I have a mongo cluster with 6 replica sets. 5 are fine, one is not. Each replica set has three members. Here is the rs.status()
for it:
{
"set" : "rs_5",
"date" : ISODate("2015-12-16T02:37:39Z"),
"myState" : 5,
"members" : [
{
"_id" : 0,
"name" : "mongo_rs_5_member_1:27018",
"health" : 1,
"state" : 5,
"stateStr" : "STARTUP2",
"uptime" : 33600,
"optime" : Timestamp(0, 0),
"optimeDate" : ISODate("1970-01-01T00:00:00Z"),
"lastHeartbeat" : ISODate("2015-12-16T02:37:38Z"),
"lastHeartbeatRecv" : ISODate("2015-12-16T02:37:37Z"),
"pingMs" : 0,
"lastHeartbeatMessage" : "initial sync need a member to be primary or secondary to do our initial sync"
},
{
"_id" : 1,
"name" : "mongo_rs_5_member_2:27019",
"health" : 1,
"state" : 3,
"stateStr" : "RECOVERING",
"uptime" : 33842,
"optime" : Timestamp(1449898728, 18),
"optimeDate" : ISODate("2015-12-12T05:38:48Z"),
"lastHeartbeat" : ISODate("2015-12-16T02:37:37Z"),
"lastHeartbeatRecv" : ISODate("2015-12-16T02:37:37Z"),
"pingMs" : 3,
"lastHeartbeatMessage" : "still syncing, not yet to minValid optime 566bb328:3"
},
{
"_id" : 2,
"name" : "mongo_rs_5_member_3:27020",
"health" : 1,
"state" : 5,
"stateStr" : "STARTUP2",
"uptime" : 33845,
"optime" : Timestamp(1449898728, 18),
"optimeDate" : ISODate("2015-12-12T05:38:48Z"),
"errmsg" : "still syncing, not yet to minValid optime 566bb327:1",
"self" : true
}
],
"ok" : 1
}
In the logs, I see stuff like:
Wed Dec 16 02:40:34.033 [rsMgr] replSet I don't see a primary and I can't elect myself
and
Tue Dec 15 21:41:27.686 [rsSync] replSet initial sync need a member to be primary or secondary to do our initial sync
Here is rs.conf():
{
"_id" : "rs_5",
"version" : 125967,
"members" : [
{
"_id" : 0,
"host" : "mongo_rs_5_member_1:27018",
"priority" : 3
},
{
"_id" : 1,
"host" : "mongo_rs_5_member_2:27019",
"priority" : 2
},
{
"_id" : 2,
"host" : "mongo_rs_5_member_3:27020"
}
]
}
It has been like this for a number of days.

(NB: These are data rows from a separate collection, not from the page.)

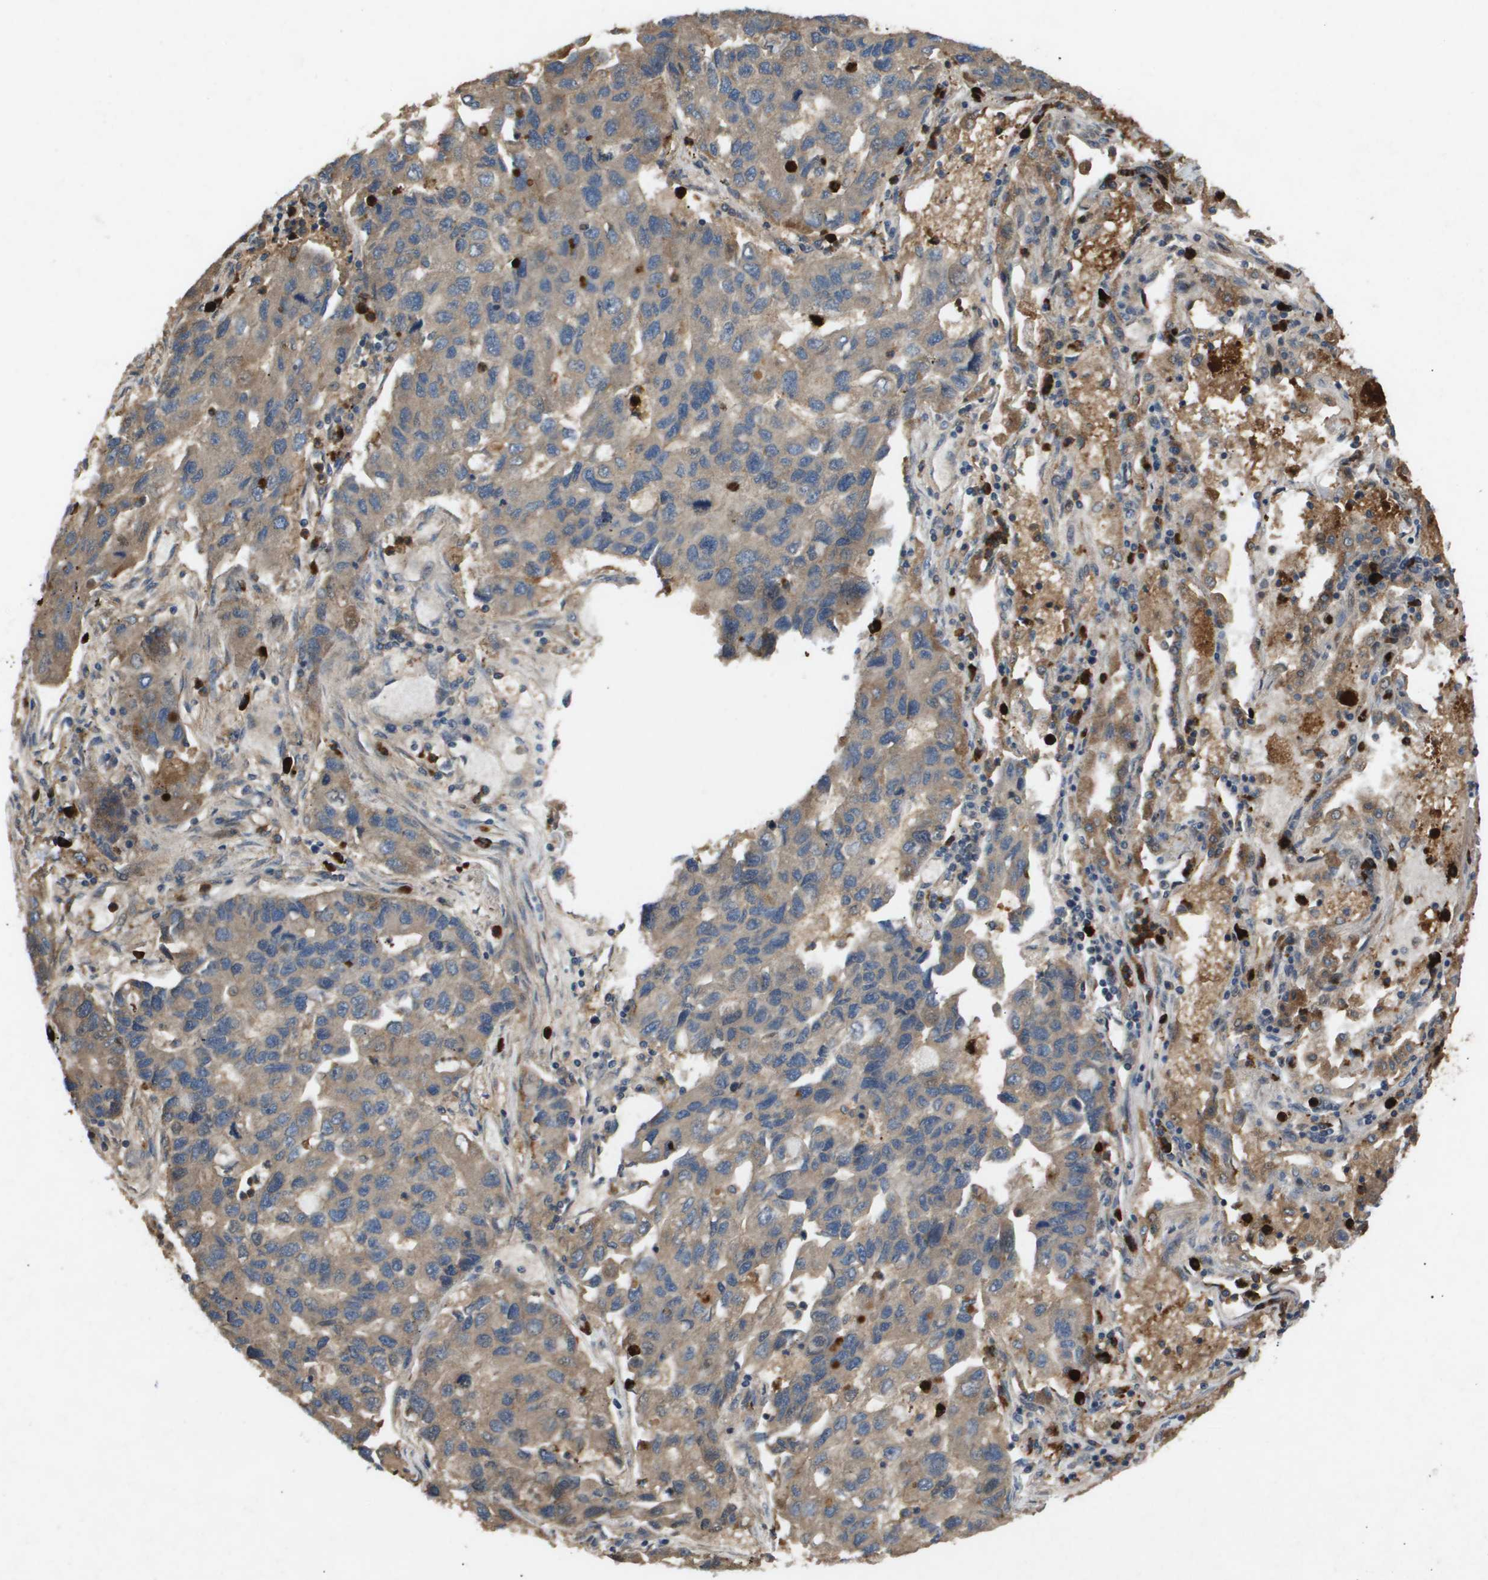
{"staining": {"intensity": "weak", "quantity": ">75%", "location": "cytoplasmic/membranous"}, "tissue": "lung cancer", "cell_type": "Tumor cells", "image_type": "cancer", "snomed": [{"axis": "morphology", "description": "Adenocarcinoma, NOS"}, {"axis": "topography", "description": "Lung"}], "caption": "Approximately >75% of tumor cells in lung adenocarcinoma exhibit weak cytoplasmic/membranous protein positivity as visualized by brown immunohistochemical staining.", "gene": "ERG", "patient": {"sex": "female", "age": 51}}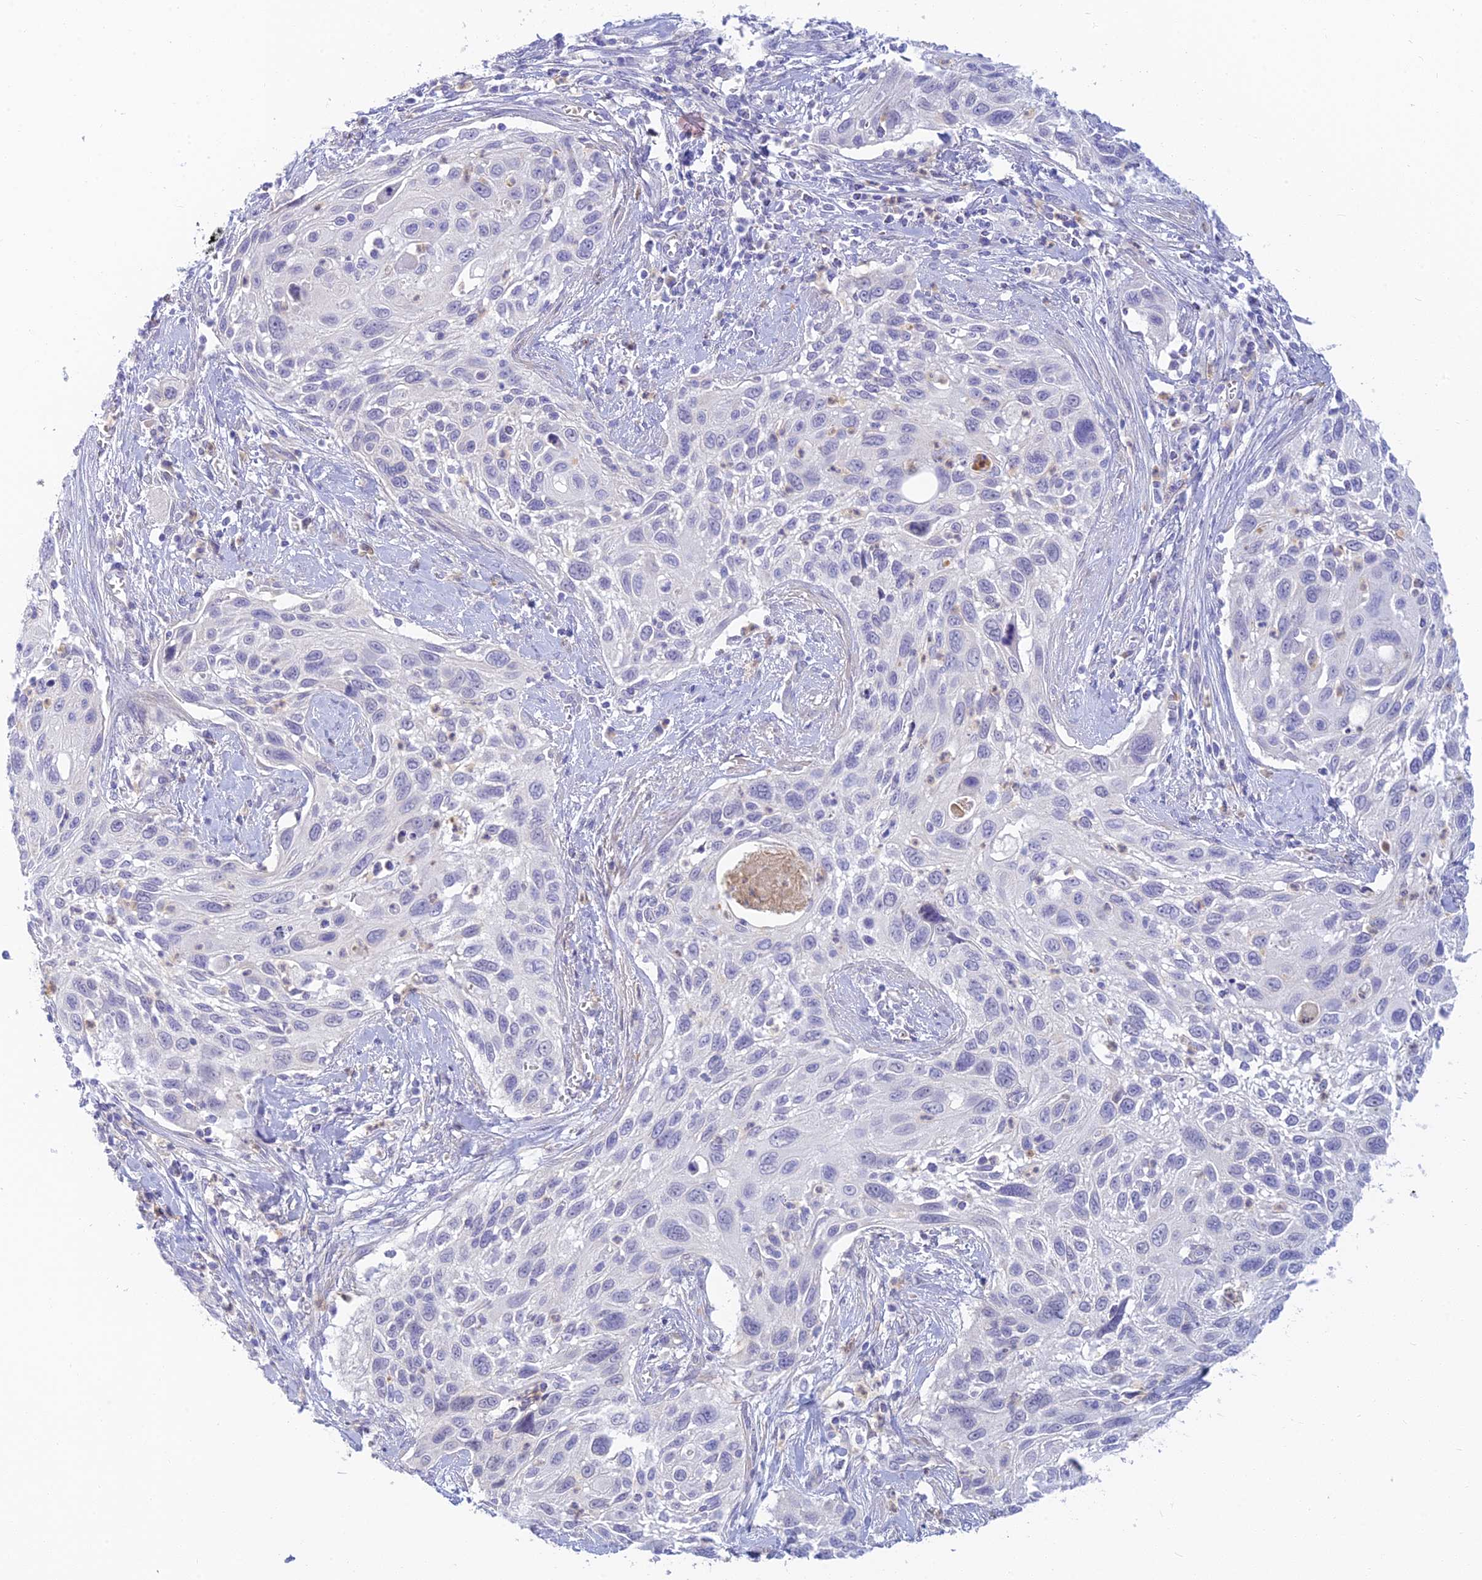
{"staining": {"intensity": "negative", "quantity": "none", "location": "none"}, "tissue": "cervical cancer", "cell_type": "Tumor cells", "image_type": "cancer", "snomed": [{"axis": "morphology", "description": "Squamous cell carcinoma, NOS"}, {"axis": "topography", "description": "Cervix"}], "caption": "A micrograph of human squamous cell carcinoma (cervical) is negative for staining in tumor cells.", "gene": "INTS13", "patient": {"sex": "female", "age": 70}}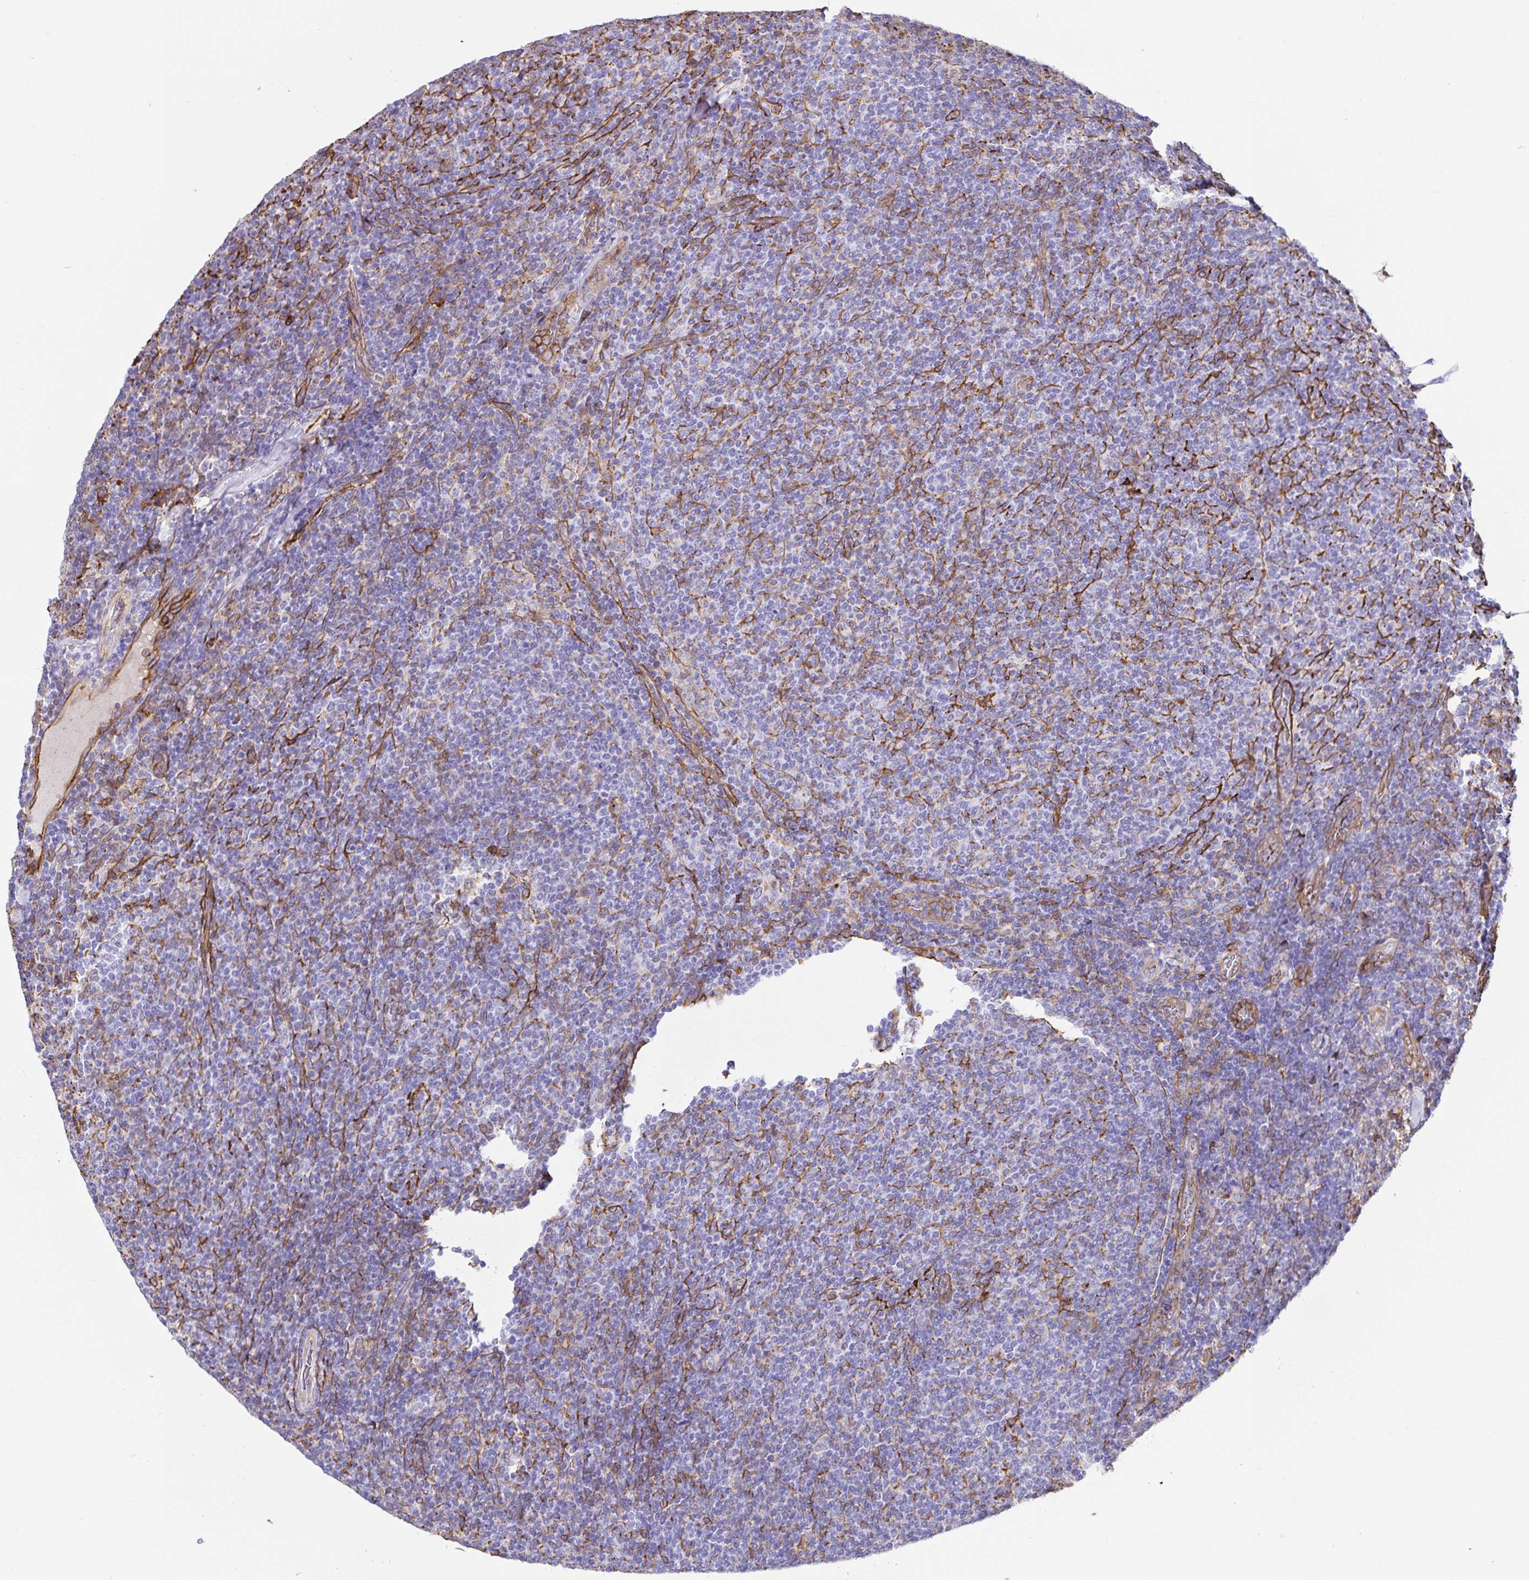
{"staining": {"intensity": "negative", "quantity": "none", "location": "none"}, "tissue": "lymphoma", "cell_type": "Tumor cells", "image_type": "cancer", "snomed": [{"axis": "morphology", "description": "Malignant lymphoma, non-Hodgkin's type, Low grade"}, {"axis": "topography", "description": "Lymph node"}], "caption": "IHC of human malignant lymphoma, non-Hodgkin's type (low-grade) reveals no expression in tumor cells. (DAB (3,3'-diaminobenzidine) immunohistochemistry, high magnification).", "gene": "ANXA2", "patient": {"sex": "male", "age": 52}}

The cpu and the network are showing no real movement indicating that nothing is happening. Obviously, I'd like to not lose data, what do I need to do to get this back to a healthy PRIMARY/SECONDARY/SECONDARY replica set.
Best Answer
I was able to resolve this by Breaking the Mirror. Essentially, I picked one of the members, turned it off, removed the /data/local* files, turned it on, and did a
rs.initiate()
. At this point, I was a replica set of 1 (myself) and primary (obviously). Then, for the other two guys, I turned them off, wiped their entire /data/* files and turned them back on. From the original primary member, I simply added added the two new guys withrs.add("mongo_rs_5_member_1:27018")
andrs.add("mongo_rs_5_member_2:27019")
. Then the primary synced all the content to the other guys (many hours) and the replica set was health. No more errors in the relevant application.